Text:
*** Begin section ***
UNITED STATES
SECURITIES AND EXCHANGE COMMISSION
Washington, D.C. 20549
FORM 8-K
CURRENT REPORT
Pursuant to Section 13 or 15(d) of the
Securities Exchange Act of 1934
Date of Report: October 2, 2012
Date of earliest event reported: October 1, 2012
Constellation Energy Partners LLC
(Exact name of registrant as specified in its charter)
Delaware | 001-33147 | 11-3742489 | ||
(State or other jurisdiction of incorporation) | (Commission File Number) | (IRS Employer Identification No.) |
1801 Main Street, Suite 1300 Houston, TX | 77002 | |||
(Address of principal executive offices) | (Zip Code) |
Registrant’s telephone number, including area code: (832) 308-3700
Not applicable
(Former name or former address, if changed since last report.)
Check the appropriate box below if the Form 8-K filing is intended to simultaneously satisfy the filing obligation of the registrant under any of the following provisions:
¨ | Written communications pursuant to Rule 425 under the Securities Act (17 CFR 230.425) |
¨ | Soliciting material pursuant to Rule 14a-12 under the Exchange Act (17 CFR 240.14a-12) |
¨ | Pre-commencement communications pursuant to Rule 14d-2(b) under the Exchange Act (17 CFR 240.14d-2(b)) |
¨ | Pre-commencement communications pursuant to Rule 13e-4(c) under the Exchange Act (17 CFR 240.13e-4(c)) |
Item 7.01 Regulation FD Disclosure.
On October 1, 2012, Constellation Energy Partners LLC (the “Company”) issued a press release announcing that it has engaged Lantana Oil & Gas Partners, Inc. (“Lantana”) to assist with the possible divestiture of its assets and operations in the Robinson’s Bend Field in the Black Warrior Basin in Tuscaloosa County, Alabama.
A copy of the press release is furnished and attached as Exhibit 99.1 to this Current Report on Form 8-K and is incorporated into this Item 7.01 by reference.
*** End section ***
Stored data:
*** Begin section ***
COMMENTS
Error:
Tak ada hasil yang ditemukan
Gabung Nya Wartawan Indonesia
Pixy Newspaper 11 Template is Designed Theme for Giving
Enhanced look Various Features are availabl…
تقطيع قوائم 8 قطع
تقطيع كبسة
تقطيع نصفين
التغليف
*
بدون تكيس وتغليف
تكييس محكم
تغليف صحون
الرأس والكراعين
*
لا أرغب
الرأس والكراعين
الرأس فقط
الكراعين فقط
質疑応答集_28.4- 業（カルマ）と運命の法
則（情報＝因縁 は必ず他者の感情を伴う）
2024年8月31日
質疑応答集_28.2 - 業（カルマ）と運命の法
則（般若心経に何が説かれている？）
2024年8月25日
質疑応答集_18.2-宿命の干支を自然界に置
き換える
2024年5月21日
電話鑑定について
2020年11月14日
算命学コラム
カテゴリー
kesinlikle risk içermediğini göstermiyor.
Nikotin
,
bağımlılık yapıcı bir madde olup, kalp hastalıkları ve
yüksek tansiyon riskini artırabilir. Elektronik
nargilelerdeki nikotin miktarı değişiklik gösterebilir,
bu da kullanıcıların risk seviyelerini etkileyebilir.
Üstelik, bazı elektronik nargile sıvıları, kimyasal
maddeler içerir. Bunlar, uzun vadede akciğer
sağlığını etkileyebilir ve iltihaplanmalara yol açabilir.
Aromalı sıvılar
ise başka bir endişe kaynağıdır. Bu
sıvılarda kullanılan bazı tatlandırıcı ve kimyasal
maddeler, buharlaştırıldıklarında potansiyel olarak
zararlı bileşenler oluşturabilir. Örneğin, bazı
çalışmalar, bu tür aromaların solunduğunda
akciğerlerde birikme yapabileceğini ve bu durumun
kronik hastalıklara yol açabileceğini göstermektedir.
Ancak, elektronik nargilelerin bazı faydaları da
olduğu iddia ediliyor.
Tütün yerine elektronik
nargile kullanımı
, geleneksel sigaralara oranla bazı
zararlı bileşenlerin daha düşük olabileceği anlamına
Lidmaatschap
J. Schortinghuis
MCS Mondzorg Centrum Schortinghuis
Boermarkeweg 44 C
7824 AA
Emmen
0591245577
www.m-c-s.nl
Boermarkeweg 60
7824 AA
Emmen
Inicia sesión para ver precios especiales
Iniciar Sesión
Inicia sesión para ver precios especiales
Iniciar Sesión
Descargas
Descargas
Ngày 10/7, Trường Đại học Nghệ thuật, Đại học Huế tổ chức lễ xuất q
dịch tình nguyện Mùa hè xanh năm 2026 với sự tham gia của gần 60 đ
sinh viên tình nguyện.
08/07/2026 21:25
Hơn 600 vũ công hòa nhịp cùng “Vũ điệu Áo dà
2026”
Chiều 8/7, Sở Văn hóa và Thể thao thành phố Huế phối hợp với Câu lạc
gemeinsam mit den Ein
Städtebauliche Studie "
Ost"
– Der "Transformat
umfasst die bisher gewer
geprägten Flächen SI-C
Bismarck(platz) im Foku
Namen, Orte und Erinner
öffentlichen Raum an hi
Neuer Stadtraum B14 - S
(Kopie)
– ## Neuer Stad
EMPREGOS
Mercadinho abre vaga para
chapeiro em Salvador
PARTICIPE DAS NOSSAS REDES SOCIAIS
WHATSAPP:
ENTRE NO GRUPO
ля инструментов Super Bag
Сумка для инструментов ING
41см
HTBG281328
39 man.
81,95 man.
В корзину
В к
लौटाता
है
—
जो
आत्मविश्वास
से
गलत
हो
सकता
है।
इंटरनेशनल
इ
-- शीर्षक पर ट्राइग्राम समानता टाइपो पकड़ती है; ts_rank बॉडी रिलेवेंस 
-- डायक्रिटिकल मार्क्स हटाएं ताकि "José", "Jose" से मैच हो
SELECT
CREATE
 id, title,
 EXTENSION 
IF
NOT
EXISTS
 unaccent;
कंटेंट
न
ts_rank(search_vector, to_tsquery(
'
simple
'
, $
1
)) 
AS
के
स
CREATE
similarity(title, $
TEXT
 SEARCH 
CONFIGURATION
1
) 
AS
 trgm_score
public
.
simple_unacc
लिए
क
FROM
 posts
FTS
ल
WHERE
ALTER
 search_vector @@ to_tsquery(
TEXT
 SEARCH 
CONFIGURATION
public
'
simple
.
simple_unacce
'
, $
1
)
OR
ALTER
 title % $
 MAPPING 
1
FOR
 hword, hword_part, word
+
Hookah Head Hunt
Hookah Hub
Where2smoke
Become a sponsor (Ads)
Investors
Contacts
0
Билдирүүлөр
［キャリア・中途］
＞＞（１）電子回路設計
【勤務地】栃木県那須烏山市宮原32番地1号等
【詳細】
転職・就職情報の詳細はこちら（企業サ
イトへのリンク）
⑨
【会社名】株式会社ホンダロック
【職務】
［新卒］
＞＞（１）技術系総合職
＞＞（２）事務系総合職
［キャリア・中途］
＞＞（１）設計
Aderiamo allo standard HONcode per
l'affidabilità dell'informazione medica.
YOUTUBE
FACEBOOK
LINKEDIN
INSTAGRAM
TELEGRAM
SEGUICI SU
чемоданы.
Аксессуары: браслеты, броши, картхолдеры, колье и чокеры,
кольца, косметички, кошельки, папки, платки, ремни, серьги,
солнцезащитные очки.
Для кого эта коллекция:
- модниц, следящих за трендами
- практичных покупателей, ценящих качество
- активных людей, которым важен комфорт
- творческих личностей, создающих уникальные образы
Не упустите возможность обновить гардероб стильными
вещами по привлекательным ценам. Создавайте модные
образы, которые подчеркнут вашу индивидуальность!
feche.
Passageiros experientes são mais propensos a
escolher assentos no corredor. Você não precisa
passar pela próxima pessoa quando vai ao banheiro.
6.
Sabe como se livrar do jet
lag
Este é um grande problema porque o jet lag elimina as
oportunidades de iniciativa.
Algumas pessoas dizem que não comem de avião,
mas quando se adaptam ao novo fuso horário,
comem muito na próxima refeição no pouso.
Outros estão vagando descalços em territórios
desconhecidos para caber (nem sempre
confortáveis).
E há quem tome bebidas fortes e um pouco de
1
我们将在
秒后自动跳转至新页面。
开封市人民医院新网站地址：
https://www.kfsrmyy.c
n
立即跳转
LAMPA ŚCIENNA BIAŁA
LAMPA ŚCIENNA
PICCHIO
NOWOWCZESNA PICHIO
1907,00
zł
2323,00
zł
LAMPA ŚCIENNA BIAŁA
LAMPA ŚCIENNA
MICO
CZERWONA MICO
*** End section ***
Work instructions: Carry on the Constellation Energy Partners Form 8-K from the point where it stops.

Exercise output:
In accordance with General Instruction B.2 of Form 8-K, the information set forth in this Item 7.01 and in Exhibit 99.1 shall not be deemed to be “filed” for purposes of Section 18 of the Securities Exchange Act of 1934, as amended (the “Exchange Act”), or otherwise subject to the liabilities of that section, unless the Company specifically states that the information is to be considered “filed” under the Exchange Act or incorporates it by reference into a filing under the Exchange Act or the Securities Act of 1933, as amended.
Item 9.01 Financial Statements and Exhibits.
(d) Exhibits.
Exhibit Number | Description | |
99.1 | Press Release dated October 1, 2012. |
SIGNATURES
Pursuant to the requirements of the Securities Exchange Act of 1934, the registrant has duly caused this report to be signed on its behalf by the undersigned hereunto duly authorized.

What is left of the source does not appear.